When you do a good job at serving your clients and you make yourself irreplaceable, clients tend to rely on you, depend on you, and more often than not, take you for granted. They see the outcome and not the input. Just like when a customer buys a new laptop or someone watches a movie, they don’t see all of the heavy lifting, leg work, time and effort invested on the back end. When a client forgets to acknowledge the efforts that are poured into a final product, a slippery slope paved with a bunch of small inconveniences unravels quickly and when added up, it makes a big impact on the relationship.

The client, service-provider relationship oftentimes includes a scope of work that is meant to protect your (the service providers) time and bandwidth. Boundaries are set up to keep the relationship professional, on course and fruitful. When you find yourself in a happy relationship, the client can trust you more. With more trust, comes more responsibility. Which is a great thing!! So long as there is compensation and time to account for that new responsibility –– otherwise we are dealing with good, old-fashioned scope creep.

Scope creep happens when clear boundaries and milestones are not established early on in the relationship. If a task is too broad than there is cause for caution. It usually starts small, almost unrecognizable and then you find yourself drowning in a deep in a scope of work that has been stretched in every direction. Scope creep looks like growth that is out of control. Whether it be an initially small task transformed into a multi-prong campaign or a project manager now wearing ten different hats; it’s generally harmful and impedes productivity. Beware the scope creep.

There are other issues that can take shape as a byproduct of playing an irreplaceable part in the success story of a client. Sometimes, service providers can become like an unspoken extension or member of their client’s team which can also be quite tricky to navigate. Client’s forget to acknowledge that their marketing partner or outsourced agency is just that: outsourced, a separate entity. These blurred lines can result in inappropriate offline communications, lack of consideration for professional and personal boundaries, and in some of the worst cases, manipulation.

Here is an example of the worst case scenarios (which can take on many forms):

Call scheduled for 9:30am: Email Marketing Strat Call

*9:29am email: *Calendar invite* ‘Hey! Can we move our call to 10:00’
(the implication is that you’re available and your time is not as valuable as they perceive their own to be)

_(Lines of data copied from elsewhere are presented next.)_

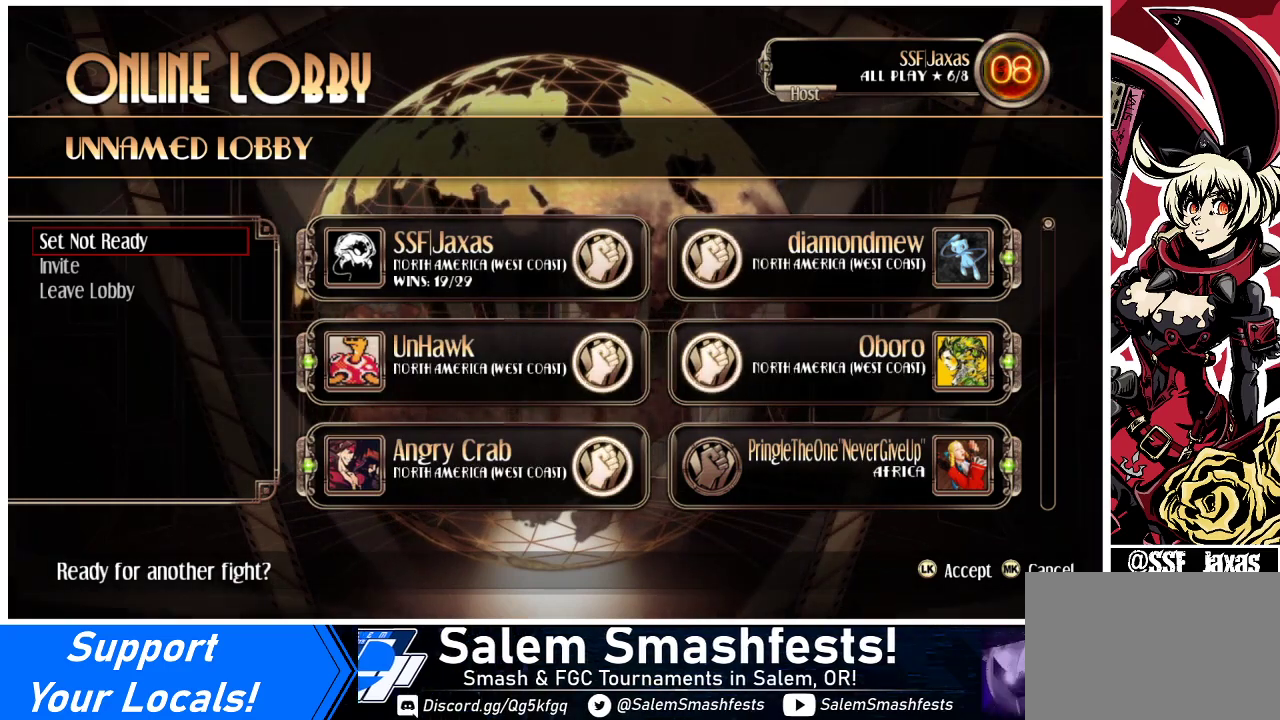
{"buttons": [], "events": []}
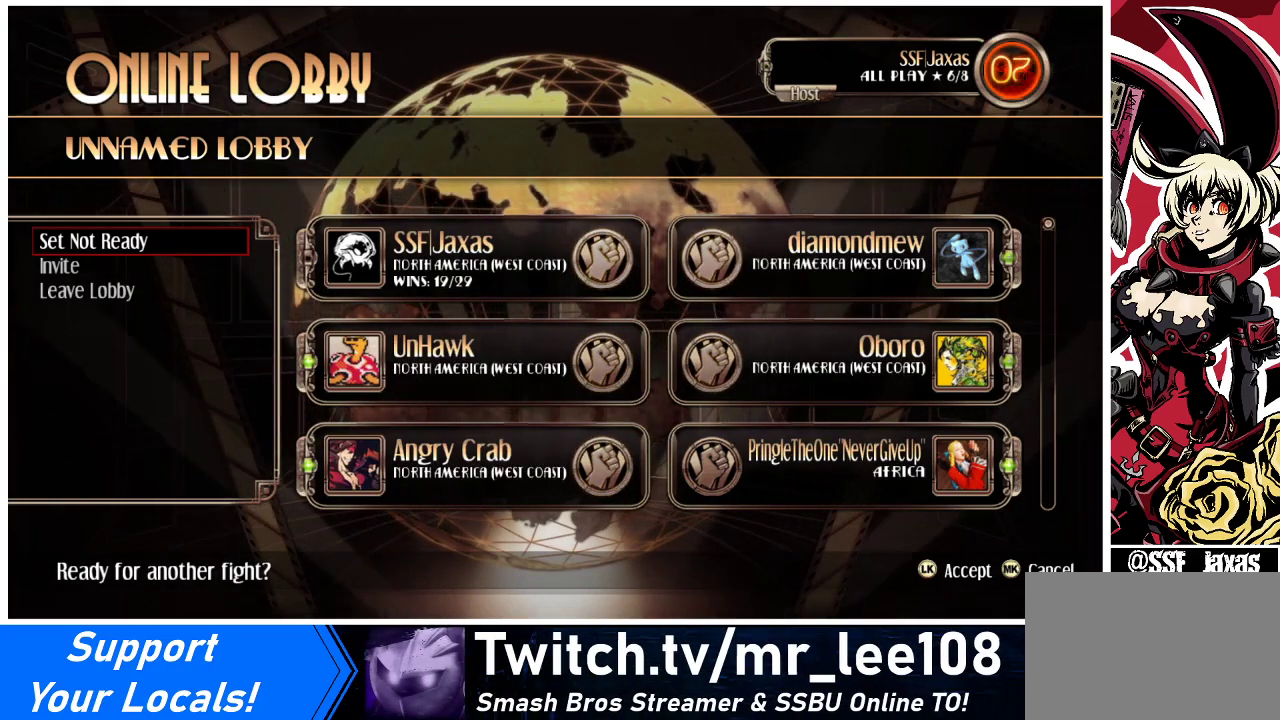
{"buttons": [], "events": []}
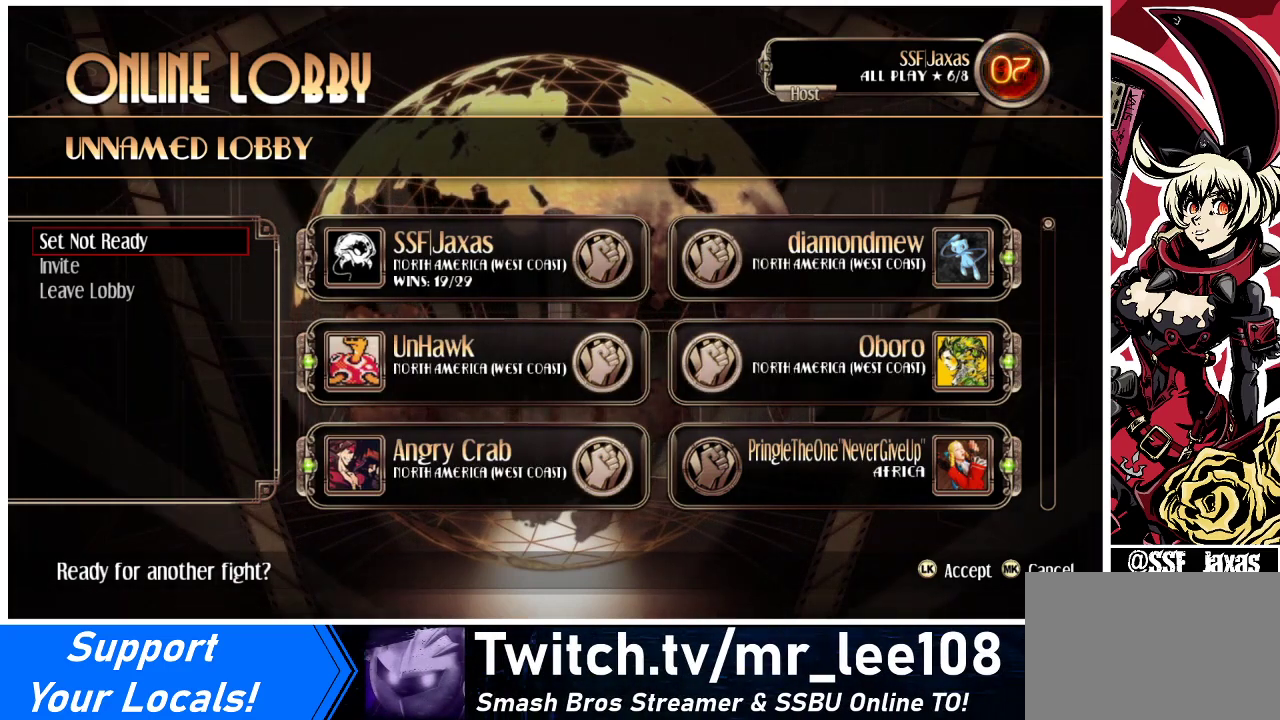
{"buttons": [], "events": []}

*Cycle repeats on rolling, weekly basis based on the scheduling convenience of one party (the client) and at the inconvenience of another (the service provider)*

Now, I should preface that life happens, things come up, people are not always going to be available and I highly recommend that people account for that; however, if it becomes routine for a client to treat you with inconsideration and low in priority, than that is a problem that needs correcting. If someone does not know how to respect you or your time, teach them.

How do you teach someone to respect you and your time? I am sure if you were to Google this you would find 20+ articles that would tell you that ‘you deserve it’ ‘your worth it’ when really, we are past that point. We know this. Our work validates our time and efforts. So, the way you do it is by simply setting an example. Showcase how valuable your time and efforts are to you in your behavior and in your day-to-day interactions. Leverage proper time management and scheduling skills, set reminders, draw hard boundaries and respect them, speak up and be considerate, allow people to save face and give them escape routes when needed. In short, be the bigger person.

You were told once to treat others the way you want to be treated. This was and forever will be a golden rule. So lead by example and make your parents proud by honoring their wisdom. If you have expectations for how you should be treated, and you should, be uncompromising in them and the way you do that is by paradoxically treating them they way that you expect to be treated. In this way, you are teaching them how to respect you and you will reap what you sow. It may require patience, but the juice is worth the squeeze.